James Hougas III, MD, FAAFP, joined the University of Minnesota St. John's Hospital Family Medicine Residency in 2017. Before this, he served on active duty with the United States Air Force for five years after residency. His assignments included outpatient practice at Malmstrom Air Force Base in Montana; residency faculty and full-spectrum family medicine at Offutt Air Force Base in Nebraska; and deployment to Afghanistan, Qatar, and elsewhere. He is interested in infectious diseases, antimicrobial stewardship, trauma care and systems, office-based procedures, physician leadership, and colonoscopy.

What brings you joy in practicing your specialty and why?

I like to be a problem solver. Sometimes you have guidelines and published science to help you in certain circumstances, but so often our patients don't fit that and they're not written about in the textbooks. They're not mentioned in the guidelines.

And so, when sitting with a person who hurts or feels bad, I enjoy solving that puzzle and sometimes having to make it up as I go—in a very scientific way, of course. I like to help people understand their own bodies to be able to move toward health.

Why did you choose family medicine?

Because I have too much ADHD to do the same thing all day long.

As I went through medical school, especially around the second year, I found everything to be cool. Cardiology was cool, lungs were cool—except cancer. I knew I didn’t want to do that. Just about everything was really interesting. Eventually, I boiled it down to OB/GYN, pulmonary critical care, or family medicine. 

I like delivering babies, but I thought that passing off the baby after its birth meant that you were losing half the fun in not caring for them anymore. Being able to take care of the dad or the grandparents or the siblings, well, I can do all of those things in family medicine. While I do a lot of surgical things, I am not a straight-up surgeon—even though every personality test I ever took told me to be a surgeon.

I just enjoyed too many things, and I always wanted my day to be different, not only day to day, but patient to patient.

What advice would you give to yourself as a physician just starting out?

That's an interesting one. I would tell myself that doing your best is basically always good enough. There are going to be days where there's nothing on the face of this planet that can help or save the person in front of you. And that is not a failing of you as a physician. That is because they are in a tough situation that is potentially unfixable or they're not currently in a place where they can get help.

And so, being good enough as the person and physician that I am and being able to take that to heart is probably the advice I would give myself.

What do you enjoy doing in your spare time?

I really enjoy playing board games with my four kids and wife. I enjoy running medium distances. Marathons are not for me—that's too far, and I get bored.

I am too handy for my own good, and so making a pile of sawdust and fixing things around the house is another way that I fill my time. 

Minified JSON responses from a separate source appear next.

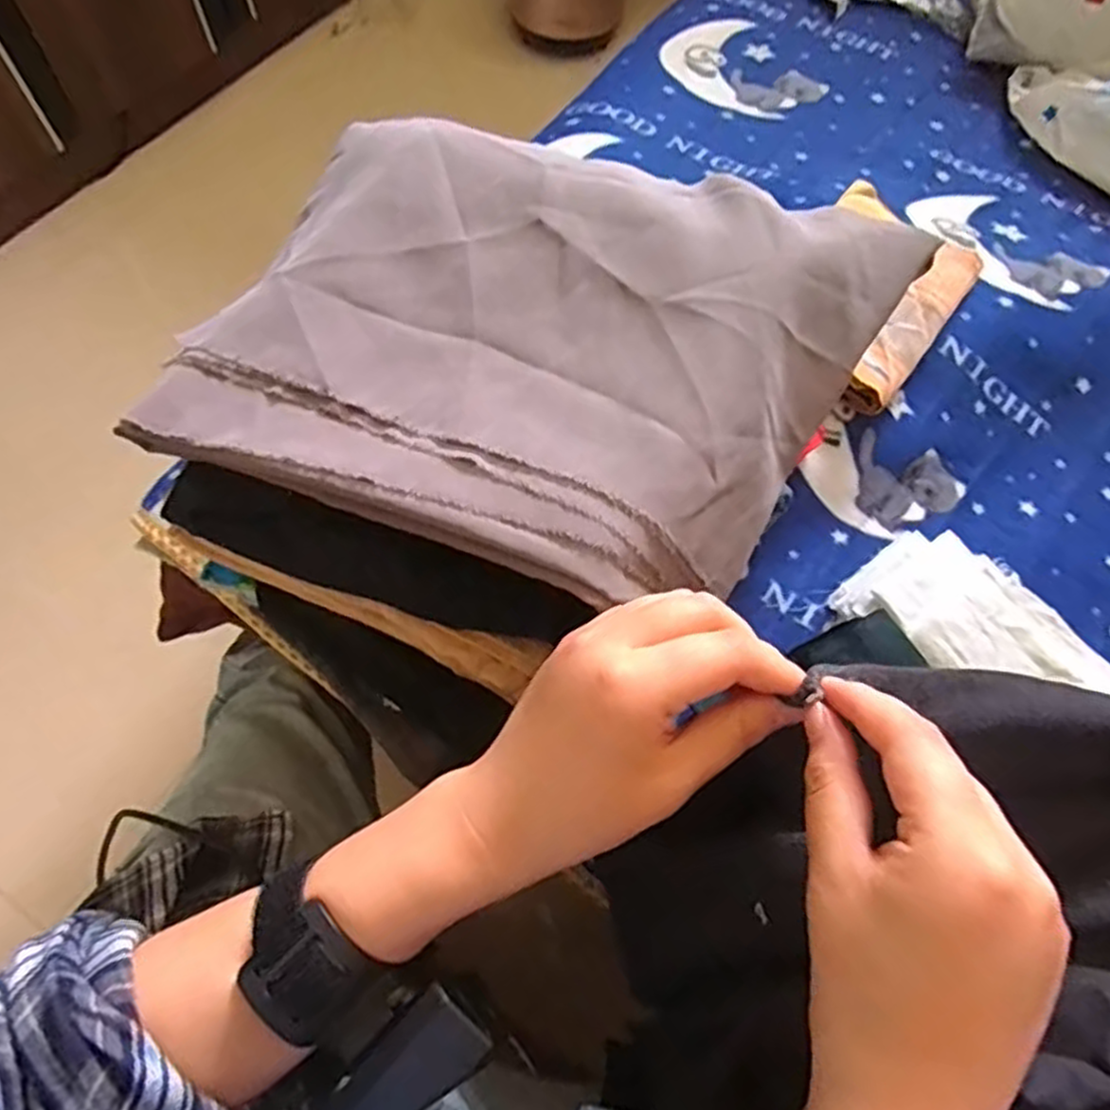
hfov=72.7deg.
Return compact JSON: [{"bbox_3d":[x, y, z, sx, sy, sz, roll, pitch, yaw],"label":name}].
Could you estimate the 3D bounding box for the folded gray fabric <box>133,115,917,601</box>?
[{"bbox_3d":[-0.019,-0.111,0.366,0.312,0.063,0.233,24,64,8],"label":"folded gray fabric"}]

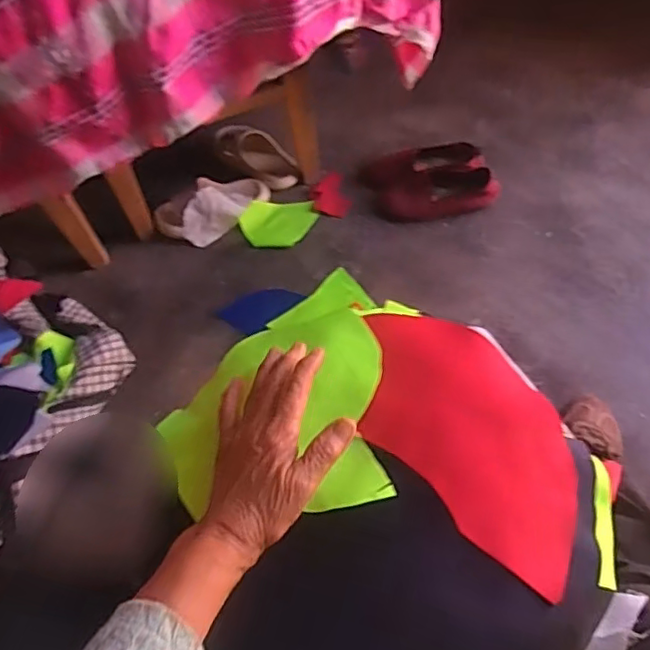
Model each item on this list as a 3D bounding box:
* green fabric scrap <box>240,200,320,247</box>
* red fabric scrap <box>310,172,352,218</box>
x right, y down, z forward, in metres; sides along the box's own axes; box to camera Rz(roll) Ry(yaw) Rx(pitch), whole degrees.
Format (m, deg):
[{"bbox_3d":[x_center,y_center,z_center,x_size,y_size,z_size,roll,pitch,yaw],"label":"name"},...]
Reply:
[{"bbox_3d":[-0.093,-0.209,1.214,0.149,0.014,0.110,-1,58,2],"label":"green fabric scrap"},{"bbox_3d":[0.010,-0.267,1.234,0.072,0.011,0.111,-13,59,-6],"label":"red fabric scrap"}]

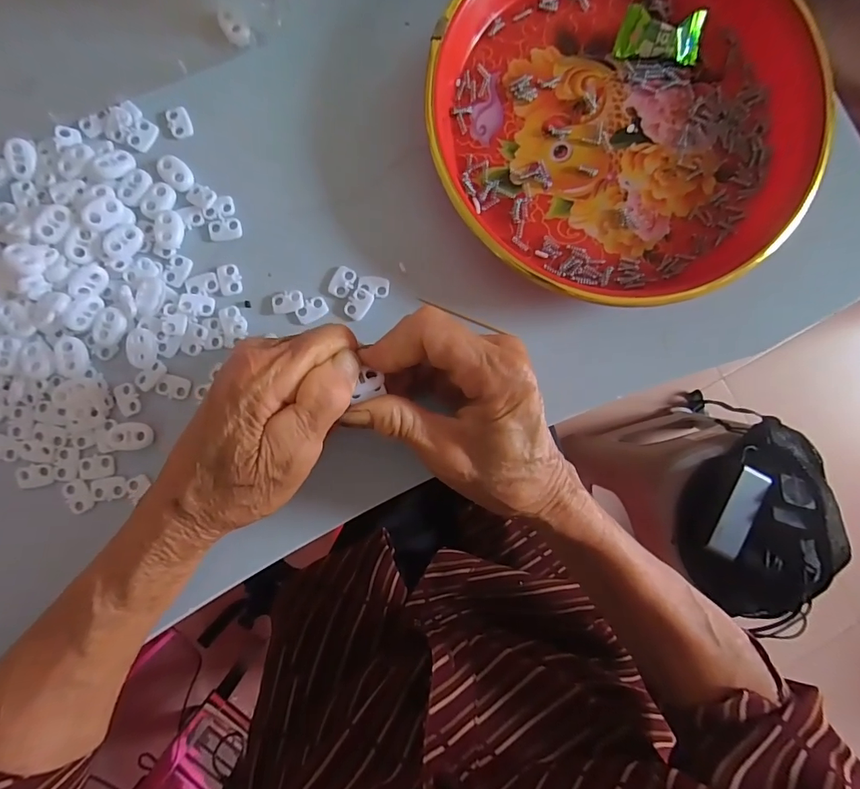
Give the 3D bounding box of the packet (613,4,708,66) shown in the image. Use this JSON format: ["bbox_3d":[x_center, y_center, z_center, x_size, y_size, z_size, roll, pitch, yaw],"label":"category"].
[{"bbox_3d":[0.136,-0.212,0.268,0.047,0.015,0.025,7,87,-3],"label":"packet"}]

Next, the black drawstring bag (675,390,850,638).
[{"bbox_3d":[0.450,0.167,0.643,0.169,0.124,0.301,14,87,-3],"label":"black drawstring bag"}]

What are your key messages when teaching residents clinical care?

For one, I am convinced that learners know more than they're willing to admit to themselves and the outside world. And so I view it as one of my tasks to help them commit to that and, like the adage goes, “Be strong and wrong.” But more often than not, they're right, and that fear of being wrong keeps them from finding the confidence that they deserve to have.

You know way more than you give yourself credit for as a learner. And even if you don't know it, you actually still know a lot more than you think, and you can piece a lot of things together. You have worked for so long and so hard, and we just need to help you find the physician that you're meant to be because the world needs that person.

What are you particularly proud of as you consider your clinical career so far?

Dr. Hougas while on active duty

I'm proud of a couple of things. I'm proud of creating, with a lot of help, the colonoscopy program that we have here at St. John's Hospital Family Medicine Residency Program that is unique in our department and to the state of Minnesota.

I'm proud of the team and the work that I did when I was in Afghanistan and the other deployed environments across the Middle East, doing some of the missions and supporting those in ways that I didn't even think I could flex into.

I'm pretty proud of all the residents that I watched grow into themselves going off to do compassionate and comprehensive care for all of these people. It's so cool to watch them grow up into their own skin and grow into their own practice. From a career perspective, those are the things I'm proud of.

Dr. Hougas with a dog while on active duty

What do you hope to achieve in the years to come?

To figure out what I want to be when I grow up. I want to find how I can, as a family medicine physician, serve Minnesotans to the best of my ability with the talents that I've been given. And I don't know what that looks like. I don't know where those things are needed the most and how that helps the most people.

How do I best use my relatively unique career to improve our department, to improve our medical school, to improve the health of Minnesota? That's what I hope to achieve. I hope to find the answer and be able to apply myself to that. I think that that'll keep me in the department for decades to come.